Extract —
---+---

The optimal number of filled boxes `η_opt`

is calculated by minimising the number of calculations.

\[\eta_\textrm{opt} = N^{2/3}\cdot \frac{3^\nu - 1}{3^P - 1}^{1/2}.\]

`P`

is the dimension of the data or the number of edges on the prism that don't span the whole dataset.

Then the optimal boxsize $r_0$ computes as

\[r_0 = \ell / \eta_\textrm{opt}^{1/\nu}.\]

`FractalDimensions.estimate_r0_theiler`

— Function`estimate_r0_theiler(X::AbstractStateSpaceSet) → r0, ε0`

Estimate a reasonable size for boxing the data `X`

before calculating the `boxed_correlationsum`

proposed by (Theiler, 1987). Return the boxing size `r0`

and minimum inter-point distance in `X`

, `ε0`

.

---+---

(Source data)
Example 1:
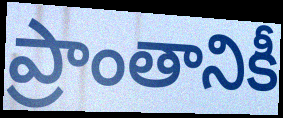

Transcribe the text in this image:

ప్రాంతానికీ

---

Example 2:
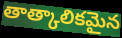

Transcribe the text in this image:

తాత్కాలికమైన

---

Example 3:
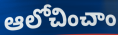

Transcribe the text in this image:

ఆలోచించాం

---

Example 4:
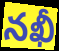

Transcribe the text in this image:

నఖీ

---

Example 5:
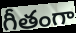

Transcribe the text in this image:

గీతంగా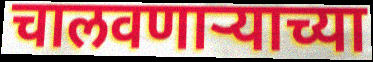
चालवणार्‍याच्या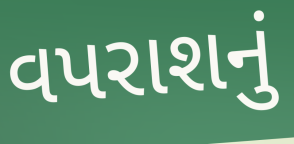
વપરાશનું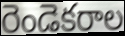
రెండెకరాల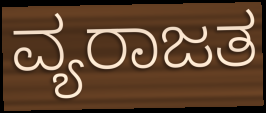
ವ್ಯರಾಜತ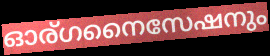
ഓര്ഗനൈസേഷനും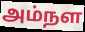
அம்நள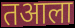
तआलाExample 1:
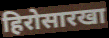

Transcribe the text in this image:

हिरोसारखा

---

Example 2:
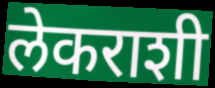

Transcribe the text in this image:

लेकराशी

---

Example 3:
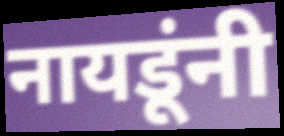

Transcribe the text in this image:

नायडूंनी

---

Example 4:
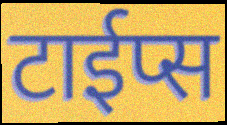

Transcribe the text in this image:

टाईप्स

---+---

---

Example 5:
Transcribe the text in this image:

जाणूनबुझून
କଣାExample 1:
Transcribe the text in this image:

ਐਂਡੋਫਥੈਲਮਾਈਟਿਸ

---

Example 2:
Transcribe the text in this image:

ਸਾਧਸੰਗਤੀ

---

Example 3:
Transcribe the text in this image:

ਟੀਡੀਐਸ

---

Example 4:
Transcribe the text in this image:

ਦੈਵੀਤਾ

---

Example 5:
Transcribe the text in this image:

---+---

Your goal —
Reproduce the excerpt on estimating the optimal box size word for word, in full.

Output for this exercise —
The optimal number of filled boxes `η_opt`

is calculated by minimising the number of calculations.

\[\eta_\textrm{opt} = N^{2/3}\cdot \frac{3^\nu - 1}{3^P - 1}^{1/2}.\]

`P`

is the dimension of the data or the number of edges on the prism that don't span the whole dataset.

Then the optimal boxsize $r_0$ computes as

\[r_0 = \ell / \eta_\textrm{opt}^{1/\nu}.\]

`FractalDimensions.estimate_r0_theiler`

— Function`estimate_r0_theiler(X::AbstractStateSpaceSet) → r0, ε0`

Estimate a reasonable size for boxing the data `X`

before calculating the `boxed_correlationsum`

proposed by (Theiler, 1987). Return the boxing size `r0`

and minimum inter-point distance in `X`

, `ε0`

.